What is needed: Please return all lines in the listing holding the word "width".

Task input:

----------------

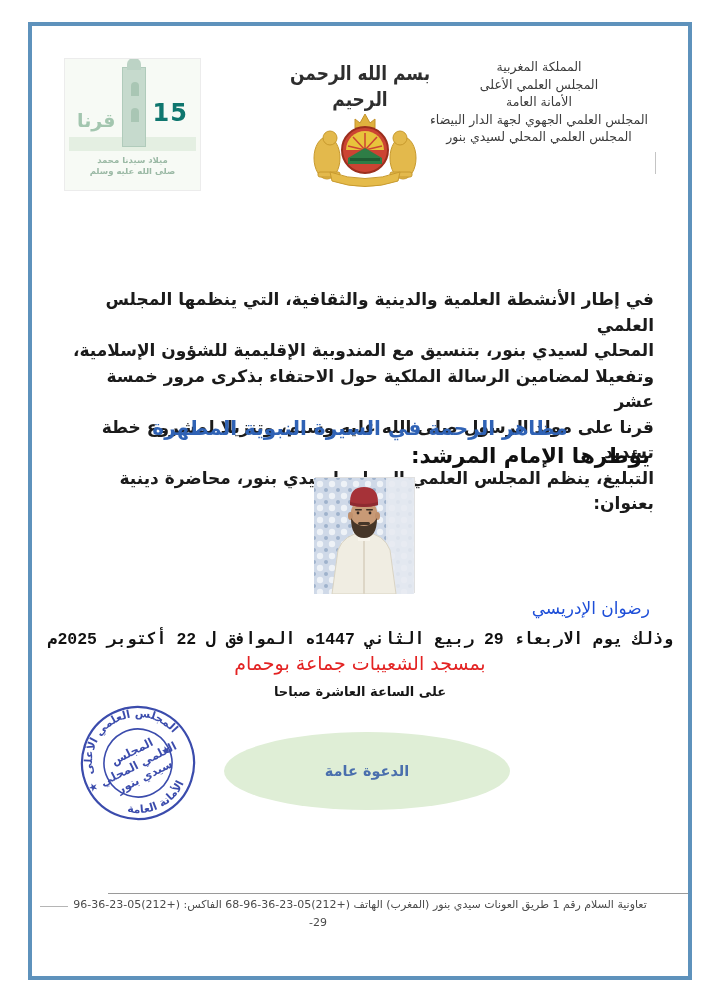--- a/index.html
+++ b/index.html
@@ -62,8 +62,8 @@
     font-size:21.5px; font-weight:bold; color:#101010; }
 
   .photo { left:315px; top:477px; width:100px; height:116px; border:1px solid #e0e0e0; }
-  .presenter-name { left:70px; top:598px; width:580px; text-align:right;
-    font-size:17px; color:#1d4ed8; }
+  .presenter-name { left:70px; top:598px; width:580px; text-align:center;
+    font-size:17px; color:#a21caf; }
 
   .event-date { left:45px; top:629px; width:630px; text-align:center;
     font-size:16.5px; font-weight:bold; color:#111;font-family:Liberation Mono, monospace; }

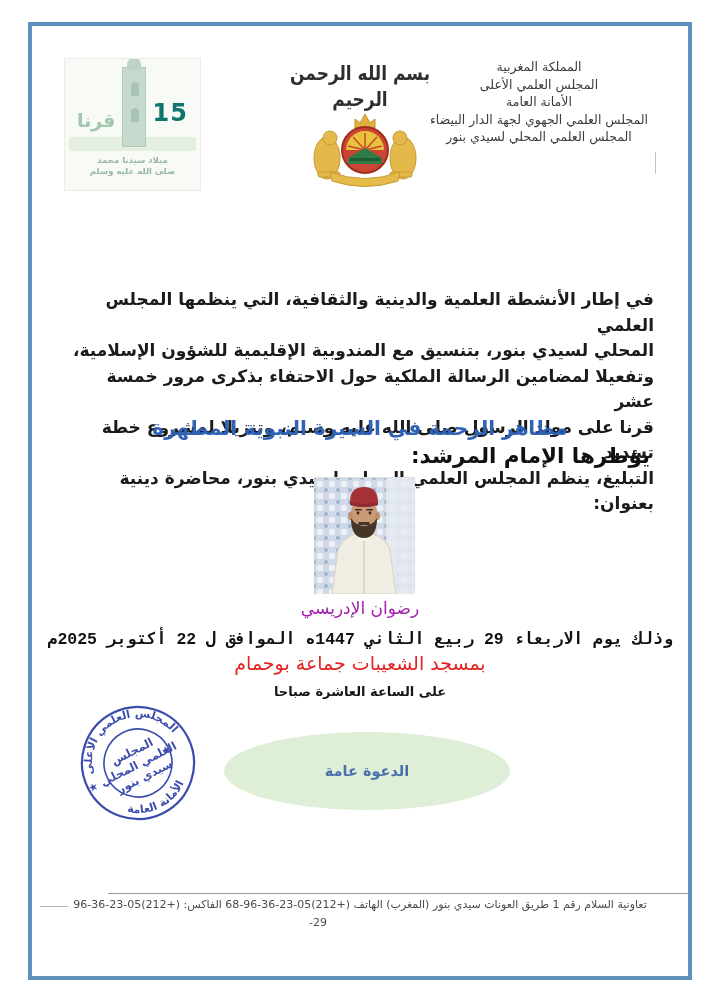--- a/index.html
+++ b/index.html
@@ -233,9 +233,6 @@
     </svg>
   </div>
 
-  <div class="abs invite">
-    <span style="color:#4a6fad;">الدعوة عامة</span>
-  </div>
 
   <div class="abs footer-rule"></div>
   <div class="abs footer-dash"></div>

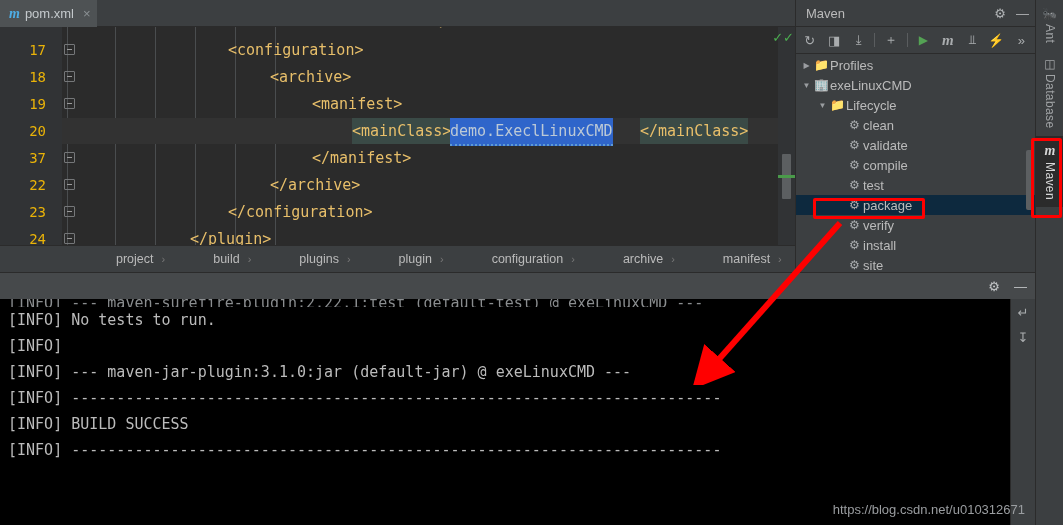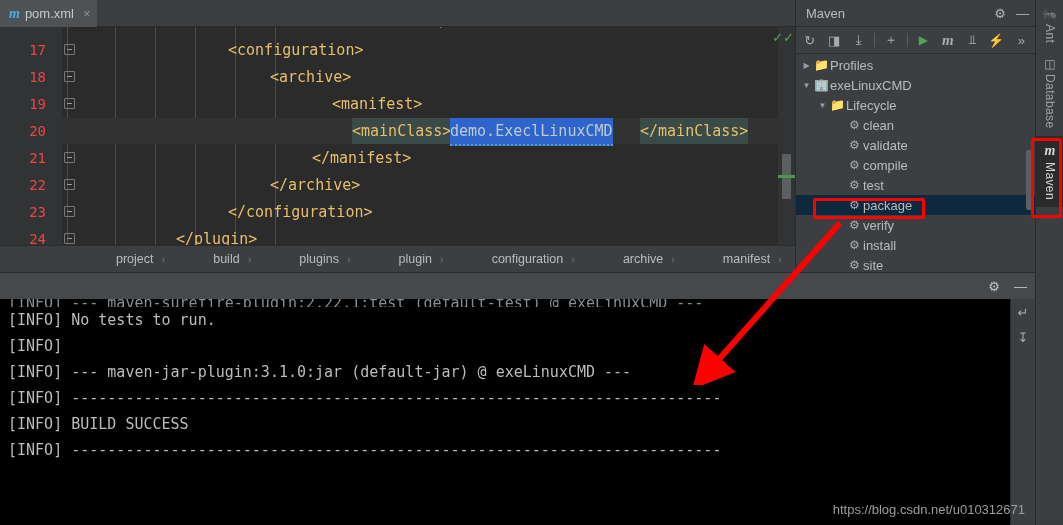--- a/index.html
+++ b/index.html
@@ -48,7 +48,7 @@
   }
   .lnum {
     position: absolute; left: 0; width: 46px; text-align: right;
-    color: #ef4444; font-size: 14px;
+    color: #eab308; font-size: 14px;
     font-family: "DejaVu Sans Mono", monospace;
   }
   .fold-box {

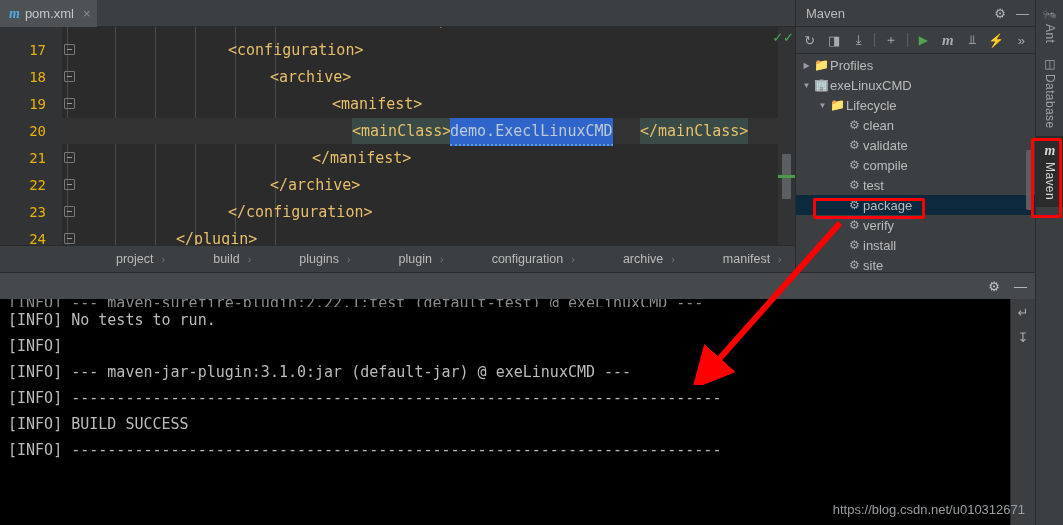--- a/index.html
+++ b/index.html
@@ -231,7 +231,7 @@
     <div class="code-line" style="top:64px;padding-left:40px;">
       <span class="lnum">19</span>
       <span class="fold-box"></span>
-      <span class="ctext" style="left:312px;margin-left:20px;">&lt;manifest&gt;</span>
+      <span class="ctext" style="left:312px;">&lt;manifest&gt;</span>
     </div>
 
     <div class="cur-line-hl" style="top:91px;"></div>

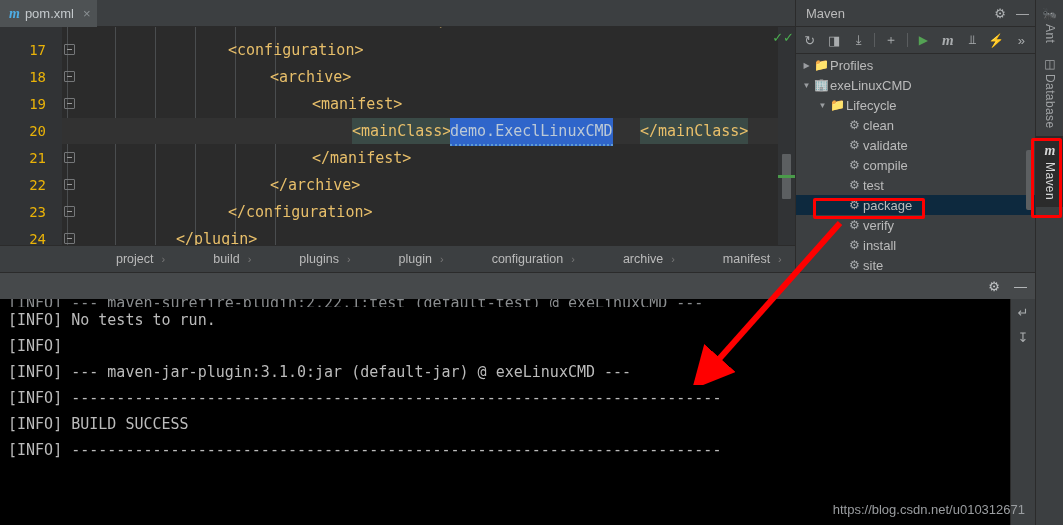--- a/index.html
+++ b/index.html
@@ -243,7 +243,7 @@
     </div>
 
     <div class="code-line" style="top:118px;">
-      <span class="lnum">21</span>
+      <span class="lnum">37</span>
       <span class="fold-box"></span>
       <span class="ctext" style="left:312px;">&lt;/manifest&gt;</span>
     </div>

----------------

Answer section:
   .photo { left:315px; top:477px; width:100px; height:116px; border:1px solid #e0e0e0; }
-  .presenter-name { left:70px; top:598px; width:580px; text-align:right;
+  .presenter-name { left:70px; top:598px; width:580px; text-align:center;
   .event-date { left:45px; top:629px; width:630px; text-align:center;
     position: absolute; left: 0; width: 46px; text-align: right;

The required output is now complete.